Segment Start: Passage provided

Question

You release a block from the top of a long, slippery inclined plane of length l that makes an angle θ with the horizontal. The magnitude of the block's acceleration is gsin(θ).1. For an x axis pointing down the incline and having its origin at the release position, derive an expression for the potential energy of the block-Earth system as a function of x. Suppose that the gravitational potential energy is measured relative to the ground at the bottom of the incline, UG(x=l)=0.Express your answer in terms of g and the variables m, l, x, and θ.(U^G=?)2. Use the expression you derived in the previous part to determine the speed of the block at the bottom of the incline. (Vx,f=?)Express your answer in terms of g and the variables m, l, and θ.

Answer 1

Answer:

UG (x) = m*g*x*sin(Q)

Vx,f (x)= sqrt (2*g*x*sin(Q))

Explanation:

Given:

- The length of the friction less surface L

- The angle Q is made with horizontal

- UG ( x = L ) = 0

- UK ( x = 0) = 0

Find:

derive an expression for the potential energy of the block-Earth system as a function of x.

determine the speed of the block at the bottom of the incline.

Solution:

- We know that the gravitational potential of an object relative to datum is given by:

                                   UG = m*g*y

Where,

m is the mass of the object

g is the gravitational acceleration constant

y is the vertical distance from datum to the current position.

Segment End: Passage provided
Segment Start: Raw data

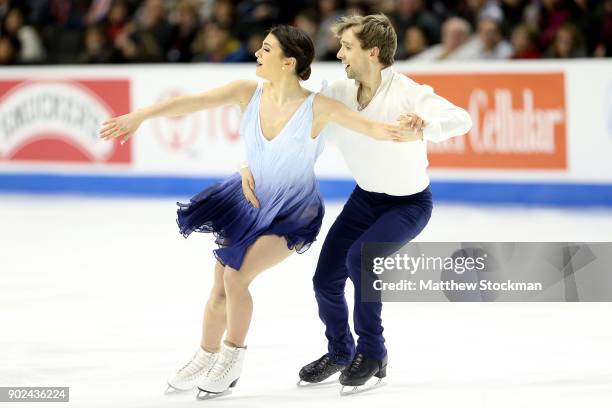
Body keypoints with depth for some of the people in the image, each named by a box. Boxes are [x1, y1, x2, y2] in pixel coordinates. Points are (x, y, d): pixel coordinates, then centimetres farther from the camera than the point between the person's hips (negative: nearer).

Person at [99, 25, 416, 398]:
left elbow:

Segment End: Raw data

# Instructions for the task:
Pick up the worked solution to the block-on-incline problem after its last line and write the next part.

# Solved exercise:
- We will consider a right angle triangle with hypotenuse x and angle Q with the base and y as the height. The relation between each variable can be given according to Pythagoras theorem as follows:

                                      y = x*sin(Q)

- Substitute the above relationship in the expression for UG as follows:

                                      UG = m*g*x*sin(Q)

- To formulate an expression of velocity at the bottom we can use an energy balance or law of conservation of energy on the block:

                                      UG = UK

- Where UK is kinetic energy given by:

                                      UK = 0.5*m*Vx,f^2

Where Vx,f is the final velocity of the object @ x:

                                     m*g*x*sin(Q) = 0.5*m*Vx,f^2

-Simplify and solve for Vx,f:

                                    Vx,f^2 = 2*g*x*sin(Q)

Hence, Velocity is given by:

                                     Vx,f = sqrt (2*g*x*sin(Q))